Where "down" is in New England.
Laurence Horn
laurence.horn at YALE.EDU
Mon Aug 9 15:59:35 UTC 2010
At 11:01 AM -0400 8/9/10, Benjamin Zimmer wrote:
>
>Ah, if only there was room to pick apart all of these niceties! I
>would direct interested readers to the DARE entry for "down," which is
>"used variously to indicate direction toward or away from a center, to
>a lower elevation, downstream, etc." Two relevant New England cites:
>
>---
>1943 LANE Map 720 (Up in Boston). On the eastern seaboard, from
>Narragansett Bay to New Brunswick... down means 'away from Boston' or
>'down toward the sea' ... On Narragansett Bay .. down means 'toward
>the sea.'
>---
>1983 Beyle How Talk Cape Cod 34, You can often tell just who is native
>to the place and who's not by their sense of direction. For instance,
>you go "down" to Provincetown here, not "up"--even though you'll be
>traveling north for the most part.
>---
>
Ah, whence also those Lower/Upper Cape locutions, I presume.

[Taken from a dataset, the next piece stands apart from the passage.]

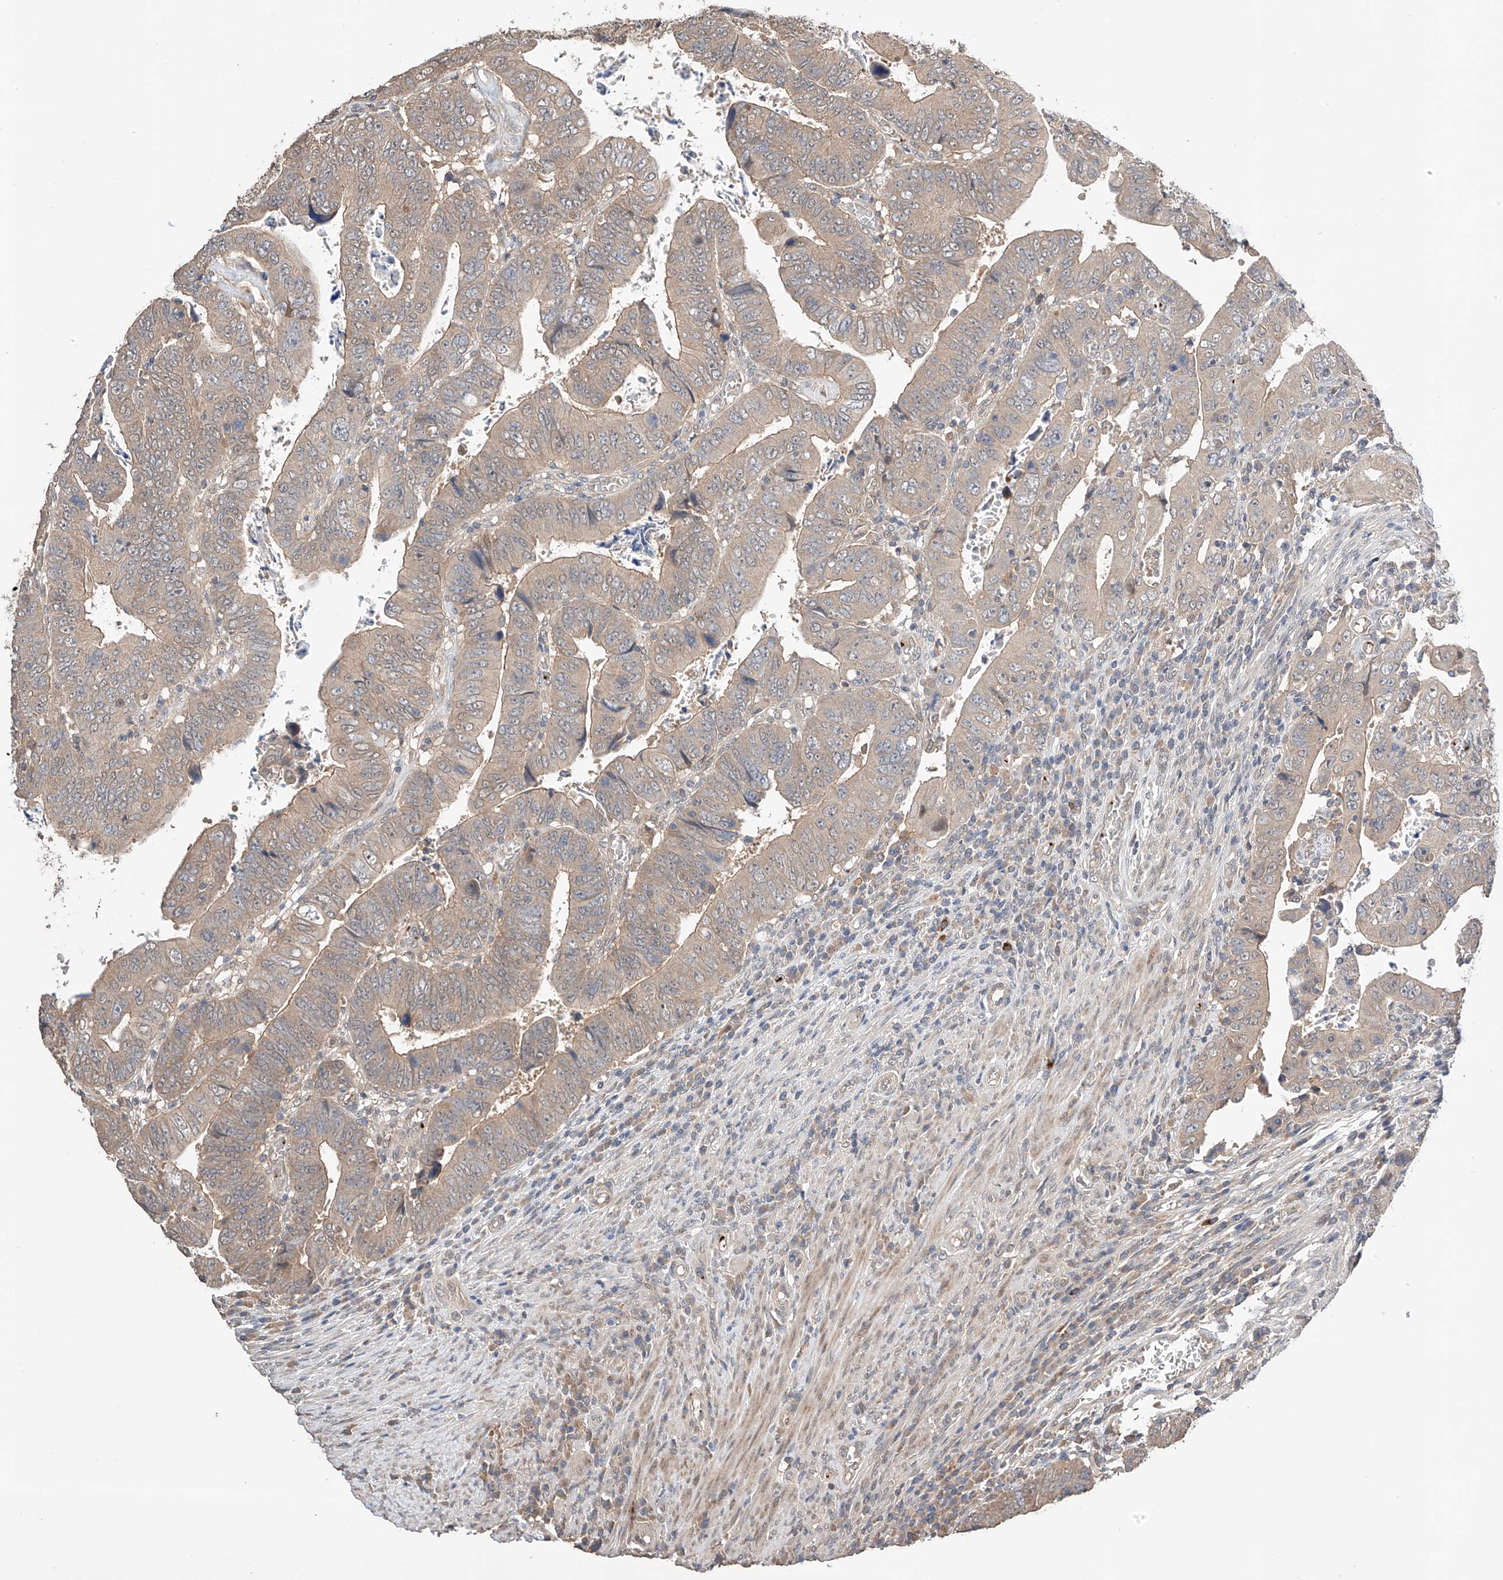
{"staining": {"intensity": "weak", "quantity": ">75%", "location": "cytoplasmic/membranous"}, "tissue": "colorectal cancer", "cell_type": "Tumor cells", "image_type": "cancer", "snomed": [{"axis": "morphology", "description": "Normal tissue, NOS"}, {"axis": "morphology", "description": "Adenocarcinoma, NOS"}, {"axis": "topography", "description": "Rectum"}], "caption": "Colorectal cancer (adenocarcinoma) stained with IHC displays weak cytoplasmic/membranous positivity in about >75% of tumor cells. Nuclei are stained in blue.", "gene": "ZFHX2", "patient": {"sex": "female", "age": 65}}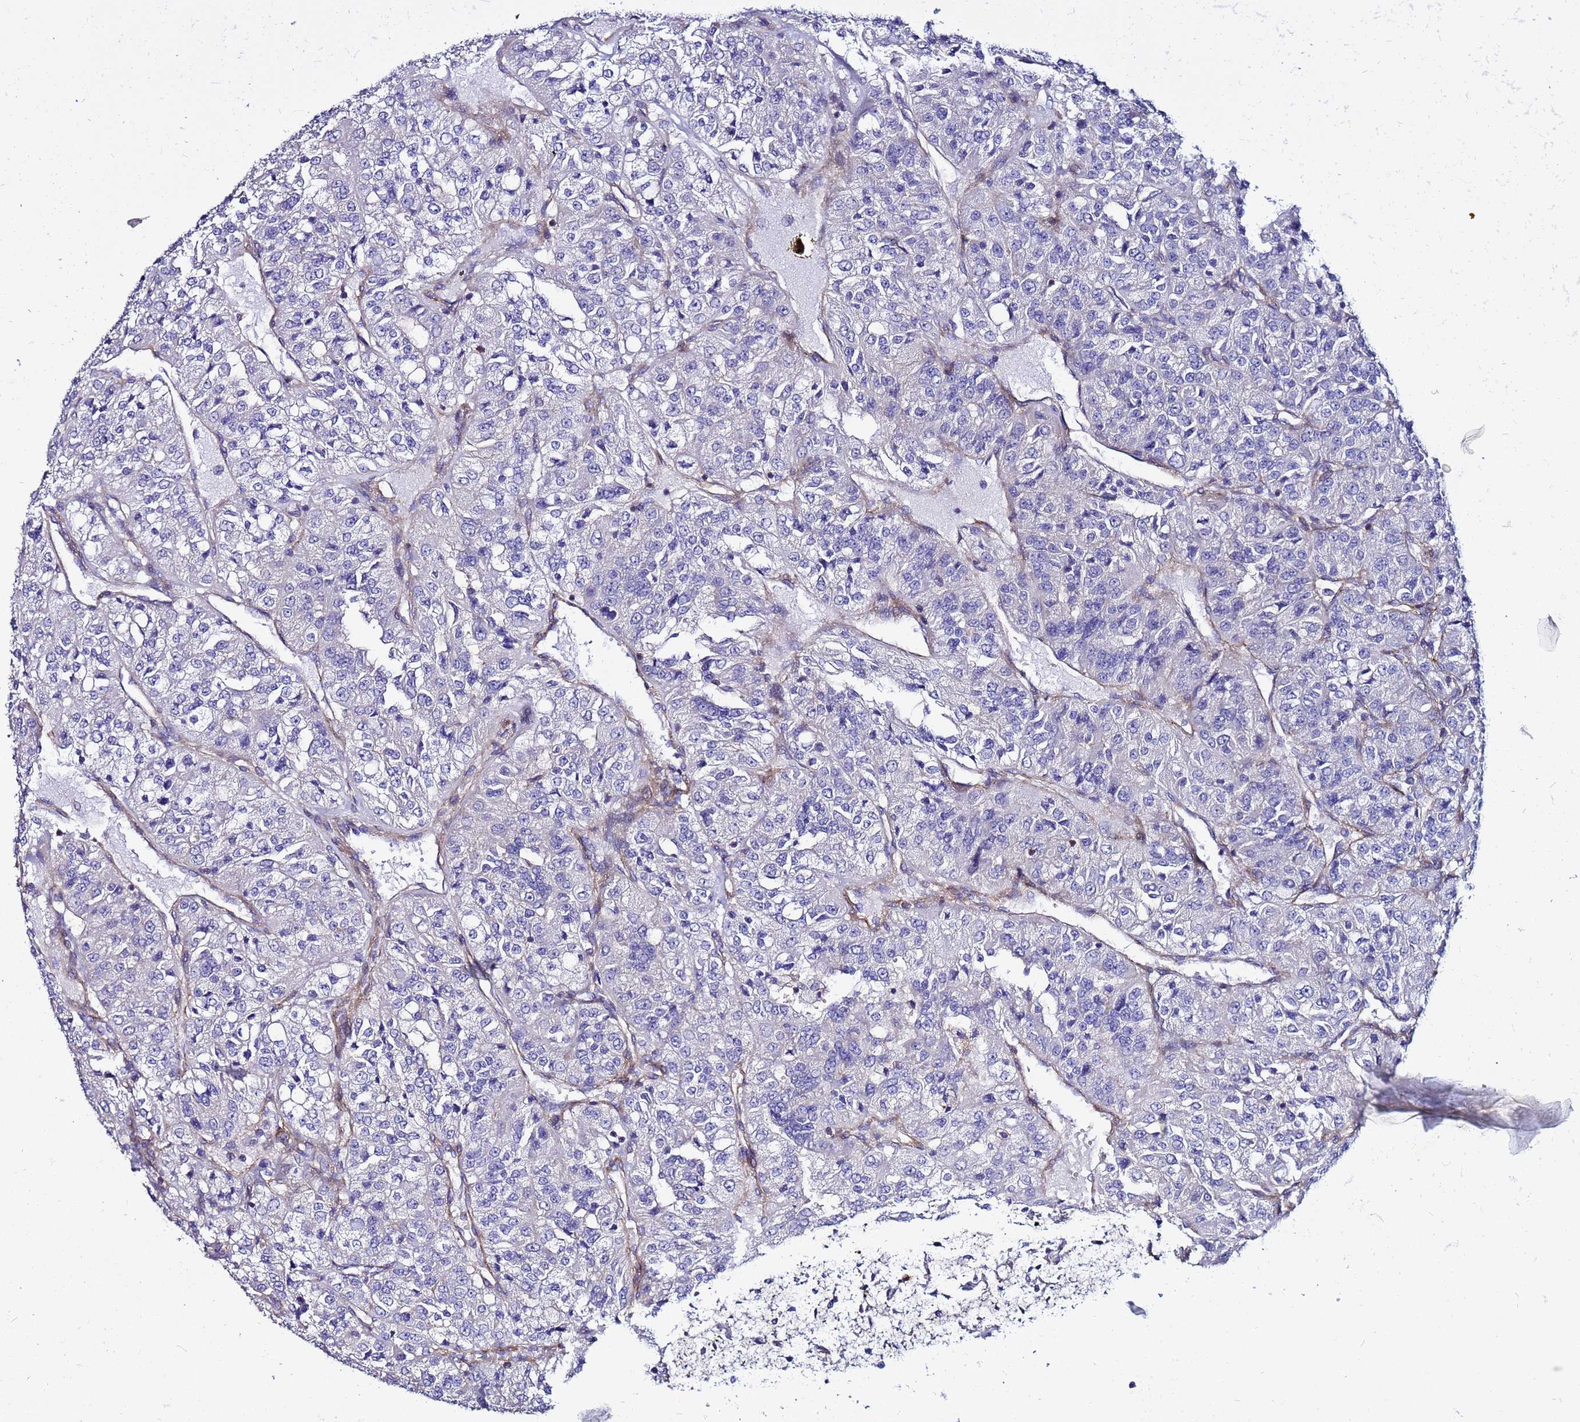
{"staining": {"intensity": "negative", "quantity": "none", "location": "none"}, "tissue": "renal cancer", "cell_type": "Tumor cells", "image_type": "cancer", "snomed": [{"axis": "morphology", "description": "Adenocarcinoma, NOS"}, {"axis": "topography", "description": "Kidney"}], "caption": "Renal adenocarcinoma was stained to show a protein in brown. There is no significant staining in tumor cells. (DAB (3,3'-diaminobenzidine) immunohistochemistry (IHC) visualized using brightfield microscopy, high magnification).", "gene": "STK38", "patient": {"sex": "female", "age": 63}}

There's also the "up (to)" and "down (from)" where the target is
London or a university encountered in the context of British novels
(and real life, I assume) which I realized at some point had nothing
to do with map directions. The OED (s.v. DOWN adv.) has
2. To some place which is conventionally viewed as lower in position;
in the direction of a current, or with the wind; from the capital to
the distant parts of a country; away from a university
with a typical relevant cite:
"I am in college, and there I intend to remain till I go down."
(_Cambridge Staircase_, 1883)
I forget whether one goes down from one's university to London or up
to London; could it be either, depending on the context and worldview?